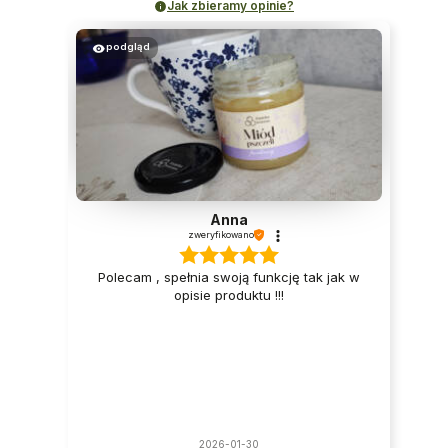
Jak zbieramy opinie?
podgląd
Anna
zweryfikowano
Polecam , spełnia swoją funkcję tak jak w
opisie produktu !!!
2026-01-30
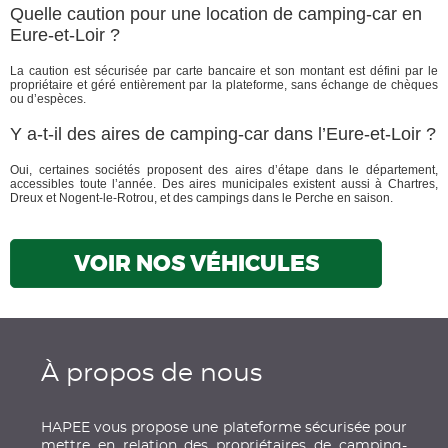
Quelle caution pour une location de camping-car en
Eure-et-Loir ?
La caution est sécurisée par carte bancaire et son montant est défini par le
propriétaire et géré entièrement par la plateforme, sans échange de chèques
ou d’espèces.
Y a-t-il des aires de camping-car dans l’Eure-et-Loir ?
Oui, certaines sociétés proposent des aires d’étape dans le département,
accessibles toute l’année. Des aires municipales existent aussi à Chartres,
Dreux et Nogent-le-Rotrou, et des campings dans le Perche en saison.
VOIR NOS VÉHICULES
À propos de nous
HAPEE vous propose une plateforme sécurisée pour
mettre en relation des propriétaires de camping-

Task directions:
Looking at the material above, say how many of its lines hold the word "caution", giving only the number.

Response for this exercise:
2